First reports of a Firefox 3 vulnerability

A group of researchers collaborating on behalf of security firm TippingPoint has claimed it has written a report concerning a "critical vulnerability" in the just-released Firefox 3.0, and has presented that report to the Mozilla organization.

The nature of the vulnerability has not been publicly released, and TippingPoint states its policy is to notify the vendor first.

This much was said in a blog post yesterday afternoon: "We verified the vulnerability in our lab, acquired it from the researcher, then promptly reported the vulnerability to the Mozilla security team shortly after. Successful exploitation of the vulnerability could allow an attacker to execute arbitrary code." It added that some social interaction with the user was required, as with commonly deployed exploits elsewhere, to compel her to click on a link that triggers the delivery of the malicious payload.

TippingPoint added it received news of the vulnerability from a researcher who volunteered that information under its DVLabs program. Through that program, independents are invited to present vulnerabilities they find, and may be offered money for that information.

The amount of money offered, according to TippingPoint's publicly stated policy, depends on the level of deployment of the affected product. "The amount we offer to a researcher for a particular vulnerability depends on the following criteria," begins the firm's list. The first item on that list reads, "Is the affected product widely deployed?"

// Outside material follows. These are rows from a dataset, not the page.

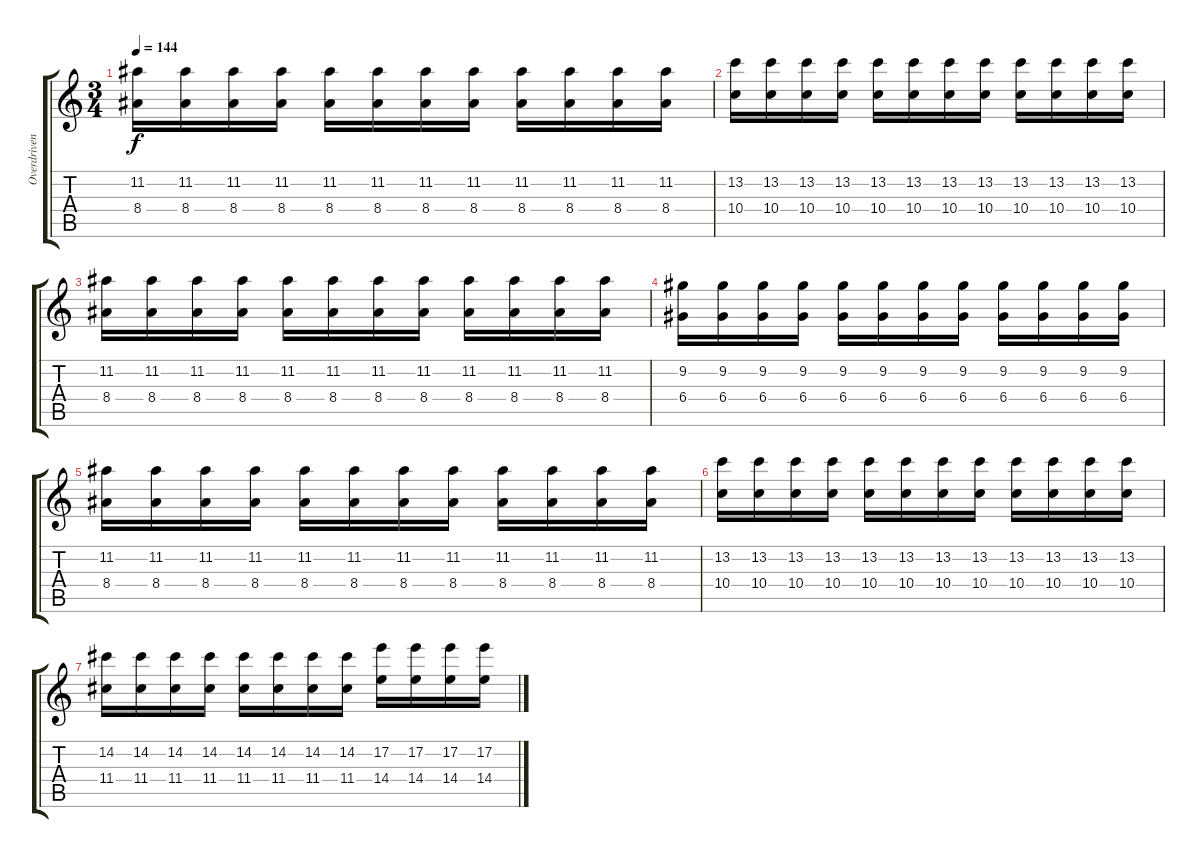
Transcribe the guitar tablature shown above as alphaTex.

\track ("Overdriven Guitar" "Overdriven") {instrument overdrivenguitar}
\staff {score tabs}
\tuning (E4 B3 G3 D3 A2 E2) {hide}
\ts (3 4)
\tempo 144
\clef g2
\ks c
(11.2 8.4).16{dy f} (11.2 8.4).16 (11.2 8.4).16 (11.2 8.4).16 (11.2 8.4).16 (11.2 8.4).16 (11.2 8.4).16 (11.2 8.4).16 (11.2 8.4).16 (11.2 8.4).16 (11.2 8.4).16 (11.2 8.4).16 |
(13.2 10.4).16 (13.2 10.4).16 (13.2 10.4).16 (13.2 10.4).16 (13.2 10.4).16 (13.2 10.4).16 (13.2 10.4).16 (13.2 10.4).16 (13.2 10.4).16 (13.2 10.4).16 (13.2 10.4).16 (13.2 10.4).16 |
(11.2 8.4).16 (11.2 8.4).16 (11.2 8.4).16 (11.2 8.4).16 (11.2 8.4).16 (11.2 8.4).16 (11.2 8.4).16 (11.2 8.4).16 (11.2 8.4).16 (11.2 8.4).16 (11.2 8.4).16 (11.2 8.4).16 |
(9.2 6.4).16 (9.2 6.4).16 (9.2 6.4).16 (9.2 6.4).16 (9.2 6.4).16 (9.2 6.4).16 (9.2 6.4).16 (9.2 6.4).16 (9.2 6.4).16 (9.2 6.4).16 (9.2 6.4).16 (9.2 6.4).16 |
(11.2 8.4).16 (11.2 8.4).16 (11.2 8.4).16 (11.2 8.4).16 (11.2 8.4).16 (11.2 8.4).16 (11.2 8.4).16 (11.2 8.4).16 (11.2 8.4).16 (11.2 8.4).16 (11.2 8.4).16 (11.2 8.4).16 |
(13.2 10.4).16 (13.2 10.4).16 (13.2 10.4).16 (13.2 10.4).16 (13.2 10.4).16 (13.2 10.4).16 (13.2 10.4).16 (13.2 10.4).16 (13.2 10.4).16 (13.2 10.4).16 (13.2 10.4).16 (13.2 10.4).16 |
(14.2 11.4).16 (14.2 11.4).16 (14.2 11.4).16 (14.2 11.4).16 (14.2 11.4).16 (14.2 11.4).16 (14.2 11.4).16 (14.2 11.4).16 (17.2 14.4).16 (17.2 14.4).16 (17.2 14.4).16 (17.2 14.4).16
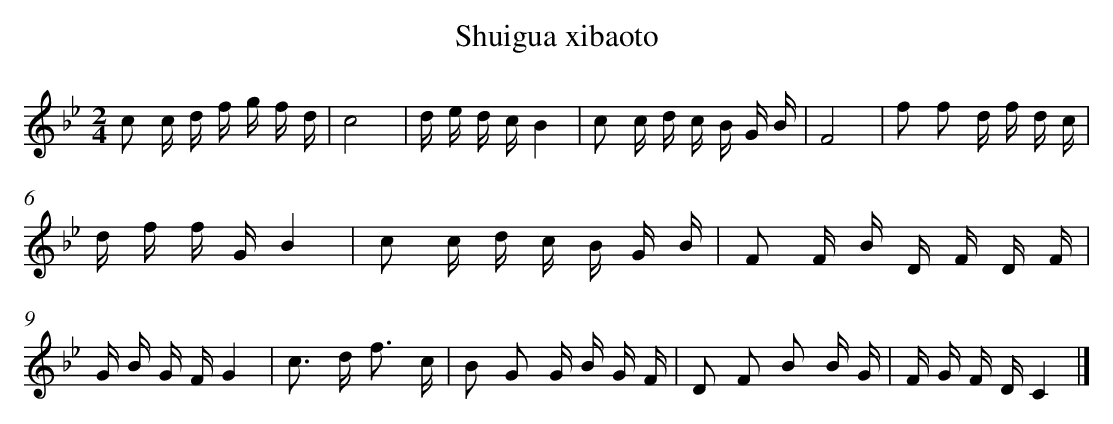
X:1
T: Shuigua xibaoto
L: 1/16
M: 2/4
K: Bb
c2 c d f g f d [I:setbarnb 1]|
c8 |
d e d cB4 |
c2 c d c B G B |
F8 |
f2 f2 d f d c |
d f f GB4 |
c2 c d c B G B |
F2 F B D F D F |
G B G FG4 |
c2> d2 f3 c |
B2 G2 G B G F |
D2 F2 B2 B G |
F G F DC4 |]
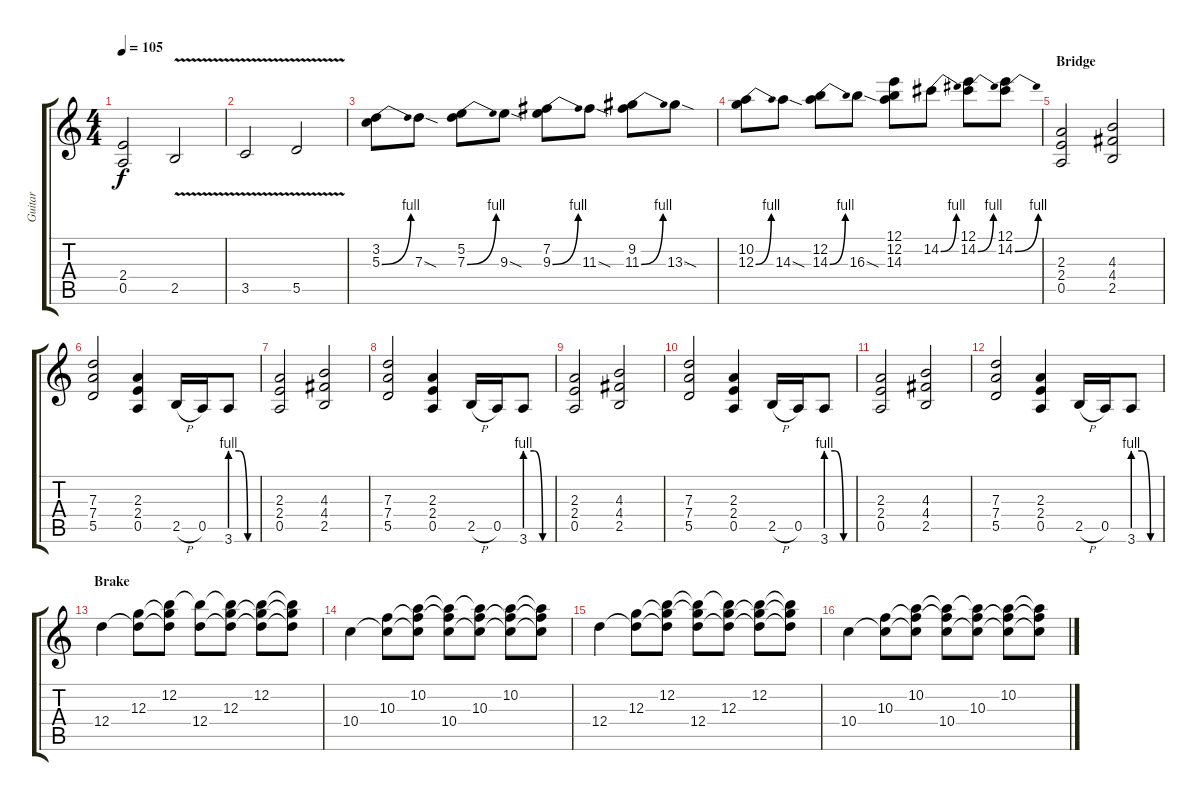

Arguably, the wide deployment of the final release of Firefox 3.0 was zero up until last Tuesday, after which it eclipsed nine million. TippingPoint lists its vulnerability report at the top of a list of upcoming advisories, which shows the firm's report was written on Tuesday, the very day of FF3's record-breaking public release, and not one day before.

Late yesterday, Mozilla security chief Window Snyder acknowledged having received the report from TippingPoint. "This issue is currently under investigation," she wrote. "To protect our users, the details of the issue will remain closed until a patch is made available."

Members of some independent Firefox users' blogs this morning noted that Mozilla's typical response time for discovered vulnerabilities during Firefox 2's lifecycle was about ten days.

BetaNews has contacted Mozilla's California-based representatives for comment this morning, which may be forthcoming.